### Materials provided
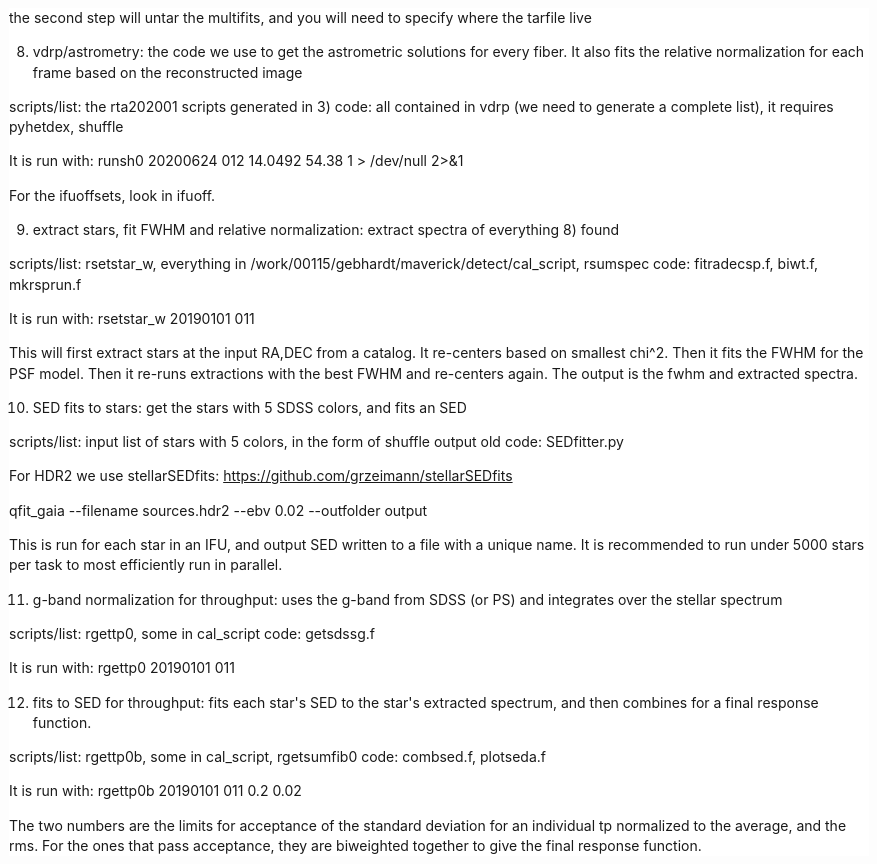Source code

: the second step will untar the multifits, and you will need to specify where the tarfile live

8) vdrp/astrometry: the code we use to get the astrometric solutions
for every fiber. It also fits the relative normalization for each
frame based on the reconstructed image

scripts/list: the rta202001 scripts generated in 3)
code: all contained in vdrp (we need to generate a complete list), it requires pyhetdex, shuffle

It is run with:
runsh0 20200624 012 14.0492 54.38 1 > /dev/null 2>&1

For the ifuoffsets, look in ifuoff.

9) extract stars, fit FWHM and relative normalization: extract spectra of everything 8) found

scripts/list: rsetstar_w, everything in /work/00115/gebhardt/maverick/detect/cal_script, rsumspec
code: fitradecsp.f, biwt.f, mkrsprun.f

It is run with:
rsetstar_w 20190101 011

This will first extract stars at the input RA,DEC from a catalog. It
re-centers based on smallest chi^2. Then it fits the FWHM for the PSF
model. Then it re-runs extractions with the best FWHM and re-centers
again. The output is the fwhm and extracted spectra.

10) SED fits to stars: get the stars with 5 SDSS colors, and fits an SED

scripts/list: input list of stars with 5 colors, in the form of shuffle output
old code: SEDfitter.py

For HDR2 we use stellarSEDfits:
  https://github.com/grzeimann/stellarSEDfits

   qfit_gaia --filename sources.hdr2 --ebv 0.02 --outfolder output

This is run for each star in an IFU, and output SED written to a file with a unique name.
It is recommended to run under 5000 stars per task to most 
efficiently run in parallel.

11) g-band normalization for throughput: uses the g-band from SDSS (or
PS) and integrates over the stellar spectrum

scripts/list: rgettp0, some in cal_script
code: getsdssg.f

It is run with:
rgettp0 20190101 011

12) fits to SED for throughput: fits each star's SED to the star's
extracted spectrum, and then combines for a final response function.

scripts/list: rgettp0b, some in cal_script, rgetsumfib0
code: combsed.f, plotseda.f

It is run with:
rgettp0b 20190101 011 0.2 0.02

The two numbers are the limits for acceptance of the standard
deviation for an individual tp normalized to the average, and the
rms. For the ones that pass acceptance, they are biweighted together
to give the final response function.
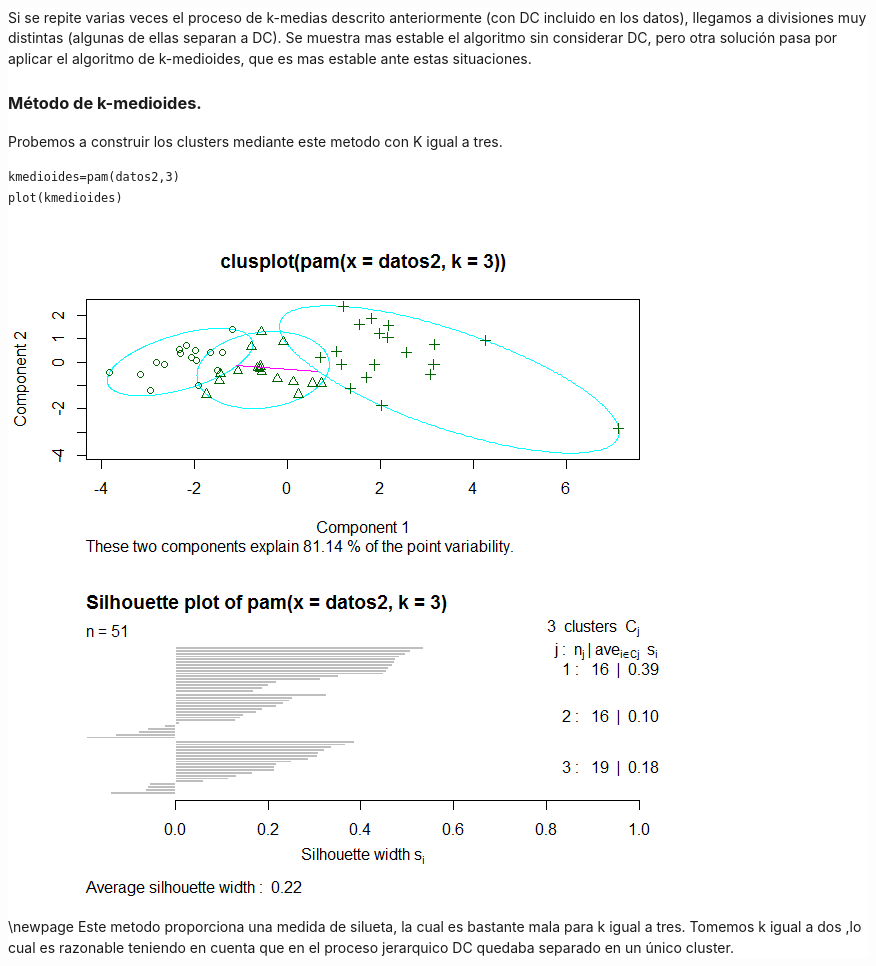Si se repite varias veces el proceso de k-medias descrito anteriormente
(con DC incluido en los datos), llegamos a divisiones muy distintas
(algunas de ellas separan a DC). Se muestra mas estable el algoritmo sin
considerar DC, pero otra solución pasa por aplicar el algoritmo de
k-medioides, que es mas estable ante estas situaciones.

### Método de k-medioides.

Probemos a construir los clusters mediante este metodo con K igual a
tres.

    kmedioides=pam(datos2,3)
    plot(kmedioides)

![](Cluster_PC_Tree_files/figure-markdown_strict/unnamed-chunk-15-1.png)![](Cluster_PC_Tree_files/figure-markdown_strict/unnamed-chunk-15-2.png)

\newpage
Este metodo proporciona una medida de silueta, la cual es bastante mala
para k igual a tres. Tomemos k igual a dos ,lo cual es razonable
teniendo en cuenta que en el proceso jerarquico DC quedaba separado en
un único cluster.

### Aim of the task
Write the data above out exactly. Leave out any pictures.

### Solution to this task
Source code

: the second step will untar the multifits, and you will need to specify where the tarfile live

8) vdrp/astrometry: the code we use to get the astrometric solutions
for every fiber. It also fits the relative normalization for each
frame based on the reconstructed image

scripts/list: the rta202001 scripts generated in 3)
code: all contained in vdrp (we need to generate a complete list), it requires pyhetdex, shuffle

It is run with:
runsh0 20200624 012 14.0492 54.38 1 > /dev/null 2>&1

For the ifuoffsets, look in ifuoff.

9) extract stars, fit FWHM and relative normalization: extract spectra of everything 8) found

scripts/list: rsetstar_w, everything in /work/00115/gebhardt/maverick/detect/cal_script, rsumspec
code: fitradecsp.f, biwt.f, mkrsprun.f

It is run with:
rsetstar_w 20190101 011

This will first extract stars at the input RA,DEC from a catalog. It
re-centers based on smallest chi^2. Then it fits the FWHM for the PSF
model. Then it re-runs extractions with the best FWHM and re-centers
again. The output is the fwhm and extracted spectra.

10) SED fits to stars: get the stars with 5 SDSS colors, and fits an SED

scripts/list: input list of stars with 5 colors, in the form of shuffle output
old code: SEDfitter.py

For HDR2 we use stellarSEDfits:
  https://github.com/grzeimann/stellarSEDfits

   qfit_gaia --filename sources.hdr2 --ebv 0.02 --outfolder output

This is run for each star in an IFU, and output SED written to a file with a unique name.
It is recommended to run under 5000 stars per task to most 
efficiently run in parallel.

11) g-band normalization for throughput: uses the g-band from SDSS (or
PS) and integrates over the stellar spectrum

scripts/list: rgettp0, some in cal_script
code: getsdssg.f

It is run with:
rgettp0 20190101 011

12) fits to SED for throughput: fits each star's SED to the star's
extracted spectrum, and then combines for a final response function.

scripts/list: rgettp0b, some in cal_script, rgetsumfib0
code: combsed.f, plotseda.f

It is run with:
rgettp0b 20190101 011 0.2 0.02

The two numbers are the limits for acceptance of the standard
deviation for an individual tp normalized to the average, and the
rms. For the ones that pass acceptance, they are biweighted together
to give the final response function.
Si se repite varias veces el proceso de k-medias descrito anteriormente
(con DC incluido en los datos), llegamos a divisiones muy distintas
(algunas de ellas separan a DC). Se muestra mas estable el algoritmo sin
considerar DC, pero otra solución pasa por aplicar el algoritmo de
k-medioides, que es mas estable ante estas situaciones.

### Método de k-medioides.

Probemos a construir los clusters mediante este metodo con K igual a
tres.

    kmedioides=pam(datos2,3)
    plot(kmedioides)

![](Cluster_PC_Tree_files/figure-markdown_strict/unnamed-chunk-15-1.png)![](Cluster_PC_Tree_files/figure-markdown_strict/unnamed-chunk-15-2.png)

\newpage
Este metodo proporciona una medida de silueta, la cual es bastante mala
para k igual a tres. Tomemos k igual a dos ,lo cual es razonable
teniendo en cuenta que en el proceso jerarquico DC quedaba separado en
un único cluster.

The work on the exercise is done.